Problem statement: Output the number of lines in the entries below with the string "middle" in them, and nothing further.

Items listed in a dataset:
══════════
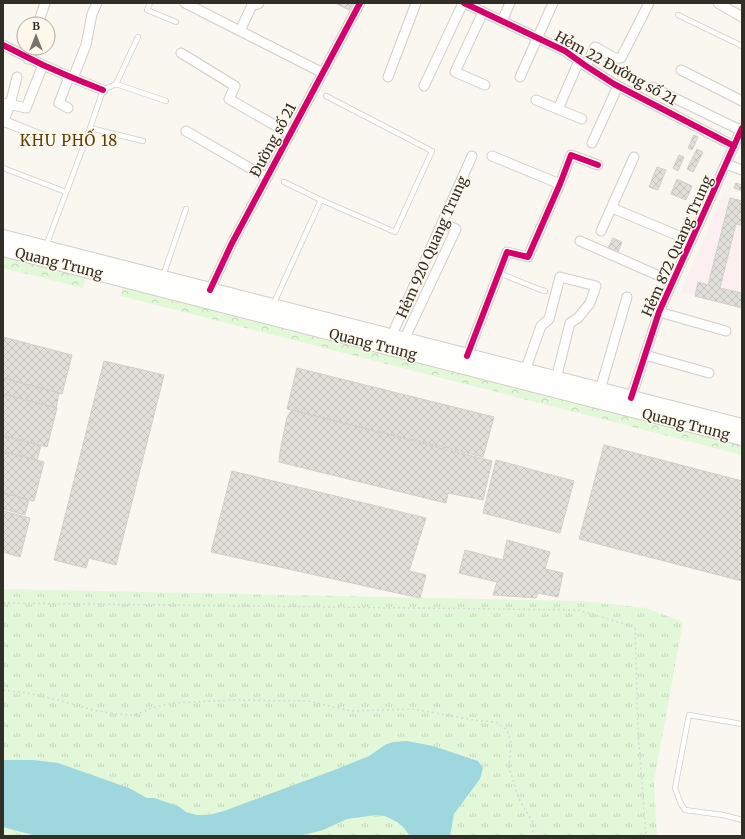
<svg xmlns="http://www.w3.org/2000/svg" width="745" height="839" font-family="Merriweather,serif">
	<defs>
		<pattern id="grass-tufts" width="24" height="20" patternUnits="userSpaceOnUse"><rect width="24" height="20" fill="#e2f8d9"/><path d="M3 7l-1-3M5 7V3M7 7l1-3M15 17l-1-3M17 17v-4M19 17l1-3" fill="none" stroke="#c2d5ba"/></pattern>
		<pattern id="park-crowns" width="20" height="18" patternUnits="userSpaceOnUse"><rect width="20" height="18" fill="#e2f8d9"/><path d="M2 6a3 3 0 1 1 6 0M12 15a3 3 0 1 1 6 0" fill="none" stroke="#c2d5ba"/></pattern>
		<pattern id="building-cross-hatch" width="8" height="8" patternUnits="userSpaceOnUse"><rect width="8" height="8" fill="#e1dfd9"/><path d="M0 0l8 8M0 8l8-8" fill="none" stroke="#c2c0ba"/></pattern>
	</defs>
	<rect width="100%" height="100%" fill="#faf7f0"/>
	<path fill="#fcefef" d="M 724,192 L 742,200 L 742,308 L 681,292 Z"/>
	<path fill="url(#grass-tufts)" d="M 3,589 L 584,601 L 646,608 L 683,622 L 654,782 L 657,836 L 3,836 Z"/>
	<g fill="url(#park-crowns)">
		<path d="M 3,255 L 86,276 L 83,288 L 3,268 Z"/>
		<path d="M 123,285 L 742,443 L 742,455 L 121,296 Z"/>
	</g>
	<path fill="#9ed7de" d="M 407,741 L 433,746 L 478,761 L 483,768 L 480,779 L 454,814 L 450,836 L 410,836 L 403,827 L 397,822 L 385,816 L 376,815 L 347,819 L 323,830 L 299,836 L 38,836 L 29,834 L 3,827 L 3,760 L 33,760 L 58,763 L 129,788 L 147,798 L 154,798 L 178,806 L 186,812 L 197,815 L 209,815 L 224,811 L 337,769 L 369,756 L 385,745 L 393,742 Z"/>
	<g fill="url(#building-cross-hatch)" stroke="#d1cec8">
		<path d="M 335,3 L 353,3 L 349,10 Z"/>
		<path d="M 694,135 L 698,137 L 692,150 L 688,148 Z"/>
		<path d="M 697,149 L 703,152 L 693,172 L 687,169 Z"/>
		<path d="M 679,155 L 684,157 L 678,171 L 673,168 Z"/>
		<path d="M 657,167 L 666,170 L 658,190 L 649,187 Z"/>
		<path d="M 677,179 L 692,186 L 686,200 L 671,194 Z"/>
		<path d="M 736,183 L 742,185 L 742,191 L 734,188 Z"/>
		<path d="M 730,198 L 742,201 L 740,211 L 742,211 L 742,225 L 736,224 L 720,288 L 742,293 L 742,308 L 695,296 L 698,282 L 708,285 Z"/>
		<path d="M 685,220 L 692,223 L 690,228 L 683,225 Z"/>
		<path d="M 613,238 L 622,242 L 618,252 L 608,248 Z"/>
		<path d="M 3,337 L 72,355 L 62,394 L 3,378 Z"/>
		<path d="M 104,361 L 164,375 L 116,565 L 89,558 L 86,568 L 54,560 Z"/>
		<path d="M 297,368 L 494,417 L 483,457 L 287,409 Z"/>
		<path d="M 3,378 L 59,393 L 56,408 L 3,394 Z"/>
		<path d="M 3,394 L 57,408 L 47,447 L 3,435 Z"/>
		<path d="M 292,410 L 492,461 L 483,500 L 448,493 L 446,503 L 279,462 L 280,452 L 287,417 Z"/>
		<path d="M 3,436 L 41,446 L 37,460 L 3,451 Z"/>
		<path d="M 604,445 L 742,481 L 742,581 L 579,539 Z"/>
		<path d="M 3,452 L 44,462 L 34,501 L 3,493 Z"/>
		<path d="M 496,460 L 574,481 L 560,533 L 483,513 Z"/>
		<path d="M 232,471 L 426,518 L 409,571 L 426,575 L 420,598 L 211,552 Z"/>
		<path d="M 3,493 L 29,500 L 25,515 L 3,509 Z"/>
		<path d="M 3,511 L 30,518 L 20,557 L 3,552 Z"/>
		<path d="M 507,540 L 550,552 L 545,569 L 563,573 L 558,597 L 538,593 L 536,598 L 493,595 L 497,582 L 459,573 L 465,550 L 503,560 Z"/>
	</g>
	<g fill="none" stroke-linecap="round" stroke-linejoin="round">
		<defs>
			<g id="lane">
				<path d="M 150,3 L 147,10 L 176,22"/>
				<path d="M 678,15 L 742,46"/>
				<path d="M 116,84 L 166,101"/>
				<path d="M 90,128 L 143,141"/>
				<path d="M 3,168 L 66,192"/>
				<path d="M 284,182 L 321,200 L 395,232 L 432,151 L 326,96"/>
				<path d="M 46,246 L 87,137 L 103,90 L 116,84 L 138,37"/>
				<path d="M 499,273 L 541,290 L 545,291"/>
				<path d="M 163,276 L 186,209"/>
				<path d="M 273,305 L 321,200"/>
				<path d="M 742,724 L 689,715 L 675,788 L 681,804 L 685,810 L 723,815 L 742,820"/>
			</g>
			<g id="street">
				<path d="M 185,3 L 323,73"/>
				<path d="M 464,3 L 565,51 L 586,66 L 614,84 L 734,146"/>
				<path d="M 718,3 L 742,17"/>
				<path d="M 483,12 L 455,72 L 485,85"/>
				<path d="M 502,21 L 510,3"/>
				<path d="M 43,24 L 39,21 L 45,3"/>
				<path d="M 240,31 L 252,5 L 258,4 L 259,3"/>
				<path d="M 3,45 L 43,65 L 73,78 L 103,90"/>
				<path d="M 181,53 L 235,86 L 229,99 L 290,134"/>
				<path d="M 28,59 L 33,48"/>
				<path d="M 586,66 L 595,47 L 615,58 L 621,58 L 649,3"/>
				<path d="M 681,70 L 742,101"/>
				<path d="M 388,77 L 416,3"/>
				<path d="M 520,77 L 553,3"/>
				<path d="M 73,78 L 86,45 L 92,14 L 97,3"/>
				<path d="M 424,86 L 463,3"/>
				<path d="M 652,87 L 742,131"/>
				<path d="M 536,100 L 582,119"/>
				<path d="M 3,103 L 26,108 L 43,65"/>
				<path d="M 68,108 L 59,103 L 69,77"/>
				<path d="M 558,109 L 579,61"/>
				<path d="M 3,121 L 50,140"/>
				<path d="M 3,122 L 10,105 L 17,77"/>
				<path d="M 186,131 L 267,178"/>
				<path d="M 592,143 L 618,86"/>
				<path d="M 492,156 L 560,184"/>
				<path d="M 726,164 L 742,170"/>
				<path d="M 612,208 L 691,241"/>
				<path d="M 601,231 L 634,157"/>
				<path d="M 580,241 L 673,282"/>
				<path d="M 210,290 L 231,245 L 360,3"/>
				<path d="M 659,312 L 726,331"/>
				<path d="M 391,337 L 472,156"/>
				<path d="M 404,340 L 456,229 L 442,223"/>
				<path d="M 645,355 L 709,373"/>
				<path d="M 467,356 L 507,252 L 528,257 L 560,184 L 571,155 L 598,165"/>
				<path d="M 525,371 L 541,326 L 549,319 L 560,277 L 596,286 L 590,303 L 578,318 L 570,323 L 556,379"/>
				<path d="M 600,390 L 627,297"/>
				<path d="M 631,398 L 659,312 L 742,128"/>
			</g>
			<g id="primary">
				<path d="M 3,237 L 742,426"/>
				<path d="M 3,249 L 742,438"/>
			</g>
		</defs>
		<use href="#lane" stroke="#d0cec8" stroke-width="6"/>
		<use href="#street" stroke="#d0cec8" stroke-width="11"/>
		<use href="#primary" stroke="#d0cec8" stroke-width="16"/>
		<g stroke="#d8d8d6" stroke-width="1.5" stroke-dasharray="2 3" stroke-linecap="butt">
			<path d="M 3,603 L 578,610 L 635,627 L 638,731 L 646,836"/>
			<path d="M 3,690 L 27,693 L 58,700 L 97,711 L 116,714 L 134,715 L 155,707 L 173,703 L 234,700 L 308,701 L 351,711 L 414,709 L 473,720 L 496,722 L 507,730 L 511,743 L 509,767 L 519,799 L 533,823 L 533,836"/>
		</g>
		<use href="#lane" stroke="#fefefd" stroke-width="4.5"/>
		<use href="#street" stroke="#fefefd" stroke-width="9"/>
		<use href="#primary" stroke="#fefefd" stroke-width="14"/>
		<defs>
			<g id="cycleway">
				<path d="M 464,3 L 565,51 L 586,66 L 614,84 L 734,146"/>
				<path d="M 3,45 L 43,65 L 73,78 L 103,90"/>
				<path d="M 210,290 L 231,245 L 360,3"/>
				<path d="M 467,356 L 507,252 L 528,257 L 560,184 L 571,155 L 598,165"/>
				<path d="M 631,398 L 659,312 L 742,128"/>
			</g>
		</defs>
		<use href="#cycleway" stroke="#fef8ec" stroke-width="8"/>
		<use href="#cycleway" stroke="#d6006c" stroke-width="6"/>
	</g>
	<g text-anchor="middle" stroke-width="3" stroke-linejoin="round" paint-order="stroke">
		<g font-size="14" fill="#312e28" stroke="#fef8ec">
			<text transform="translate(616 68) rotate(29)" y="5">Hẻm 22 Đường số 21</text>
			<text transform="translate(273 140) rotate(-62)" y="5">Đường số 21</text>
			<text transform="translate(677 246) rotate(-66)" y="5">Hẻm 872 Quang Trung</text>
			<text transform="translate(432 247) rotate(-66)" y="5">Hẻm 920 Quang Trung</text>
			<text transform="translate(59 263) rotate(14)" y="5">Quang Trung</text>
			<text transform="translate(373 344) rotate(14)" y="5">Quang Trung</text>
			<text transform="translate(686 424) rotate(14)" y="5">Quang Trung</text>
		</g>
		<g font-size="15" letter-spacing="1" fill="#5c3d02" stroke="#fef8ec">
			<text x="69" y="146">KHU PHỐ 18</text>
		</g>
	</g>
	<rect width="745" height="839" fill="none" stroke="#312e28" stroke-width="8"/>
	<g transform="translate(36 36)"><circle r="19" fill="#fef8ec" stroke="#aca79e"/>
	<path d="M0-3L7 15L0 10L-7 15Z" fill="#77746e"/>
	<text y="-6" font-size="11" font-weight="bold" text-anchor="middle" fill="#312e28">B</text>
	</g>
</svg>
══════════
Answer box: 2